After a significant price reduction, families calling their loved ones via hospital bedside phones will pay almost five times the amount of prisoners calling family members and friends from jail.
According to reports, the charges for prisoners who make phone calls via wing phones have been slashed 50% in a deal between HM Prison Service (BT) and HM Prison Service.
Calling landlines during the working day costs have been reduced from 6.33p per hour to 3.1p, and weekends from 5.62p per hour to 2.75p, according to Inside Time, a newspaper for prisoners.
Campaigners for the elderly are angered at the disparity in charges. They believe older patients are less likely have their own mobiles to communicate with family members.
Hospedia charges 13p per minute to call patients from outside.
The disparity was attacked by campaigners for the elderly, who say older people are more likely to rely on landlines and use the bedside phones rather than mobile phones – which can be brought into hospital by patients.
Dennis Reed, director of Silver Voices campaign group, said: ‘The relatives calling in and patients themselves may be old folk who rely on landlines.
‘If there’s a case for prisoners to have cheaper calls, there’s certainly a case for those calling hospital patients.
“Older patients and their loved ones may not possess a mobile phone. Their family would need to use the bedside telephone. These charges need to be looked at.’
Hospedia claims that the 13 pence fee is set by network operators. It does not make any money off the fees.
It stated that patients could make free outward calls to 02, 03, and 03 numbers as well as mobile phones.
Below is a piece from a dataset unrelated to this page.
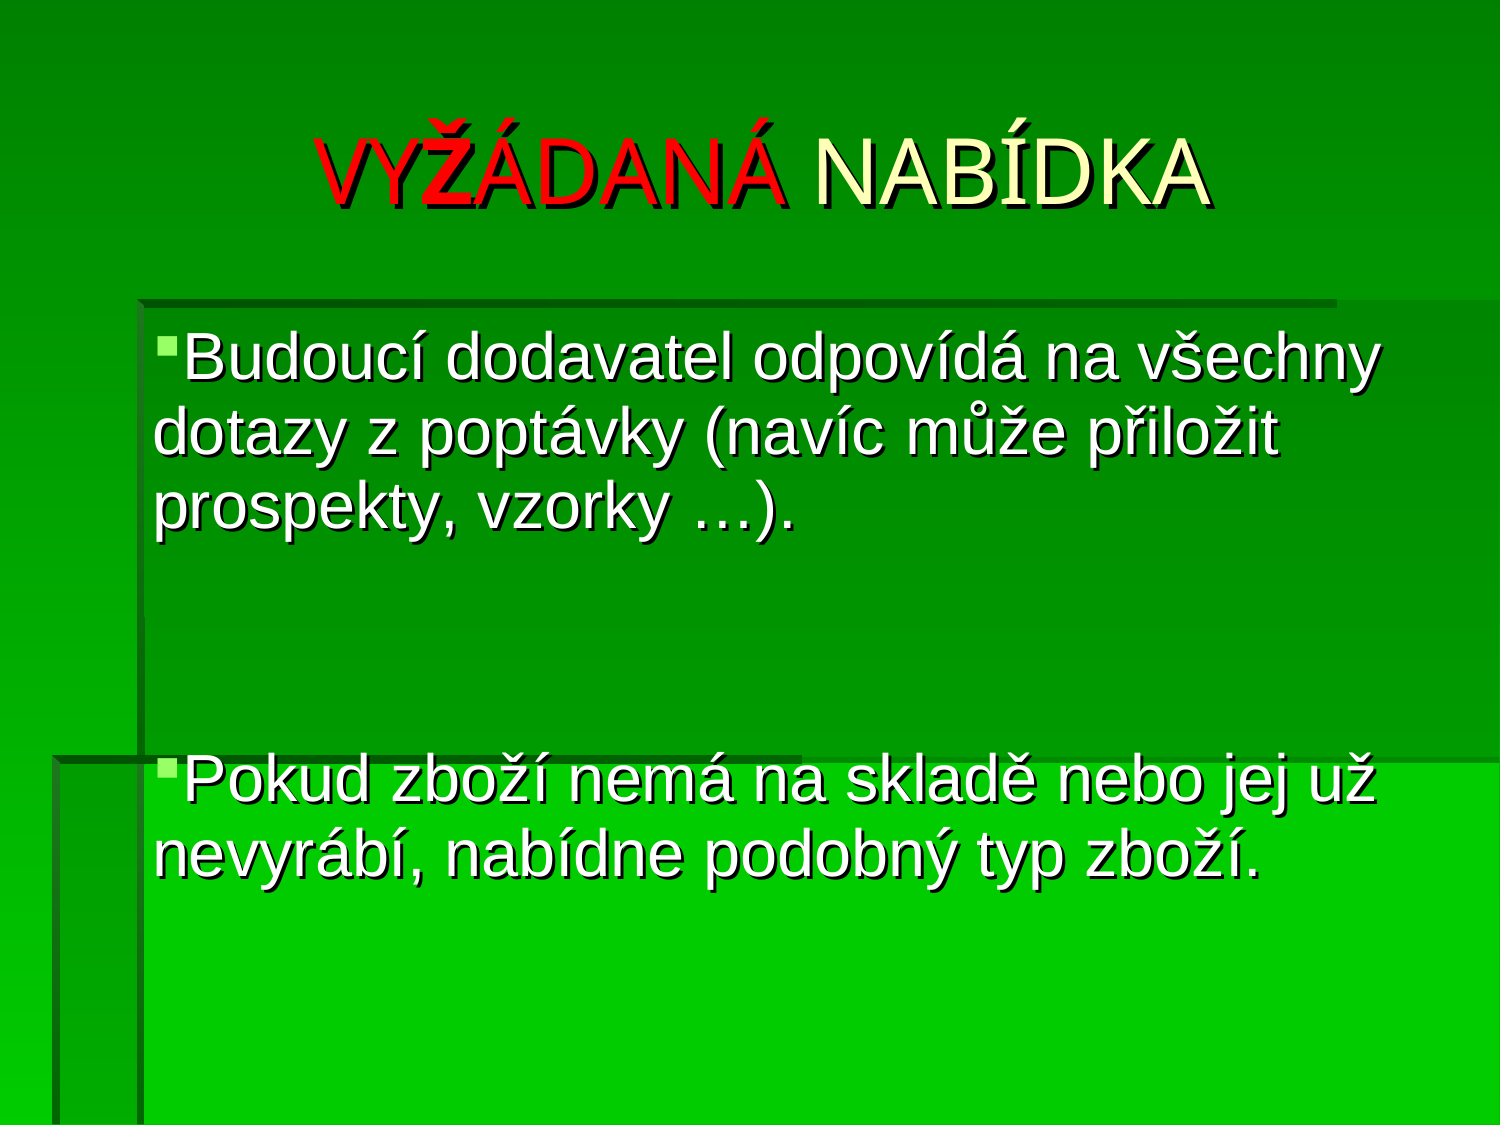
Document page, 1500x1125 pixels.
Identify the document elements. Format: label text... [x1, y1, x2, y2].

list Budoucí dodavatel odpovídá na všechny dotazy z poptávky (navíc může přiložit prospekty, vzorky …). Pokud zboží nemá na skladě nebo jej už nevyrábí, nabídne podobný typ zboží. [137, 312, 1451, 1000]
title VYŽÁDANÁ NABÍDKA [75, 40, 1451, 276]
It is understood the price cut for jail phones is ‘intended to make pricing fairer for prisoners, by bringing the cost of calling from wing payphones into line with the cost of calling from in-cell phones’.
Dennis Reed, director of Silver Voices campaign group, said: ‘The relatives calling in and patients themselves may be old folk who rely on landlines’
Inside Time said that ‘in recent years, fixed-line phones offering cheaper calls have been installed in more than 60 per cent of cells.
Prisoners without in-cell phones were doubly disadvantaged – having to queue for phones on landings, then having to pay more for their calls’.
The cost of calling a cell phone from prison has dropped from 14.08p to 6.88p per hour on weekdays to 9.18p per hour to 4.8p per min at weekends.
The Ministry of Justice said prison telephone services are important to retain family ties, which has been ‘shown to cut reoffending by 40 per cent’.
An MoJ spokesman said: ‘The cost of prisoner calls is not being subsidised by the taxpayer.’
A BT spokesman said it was ‘not responsible for setting the rates’ adding it was ‘within the remit’ of HM Prisons Service.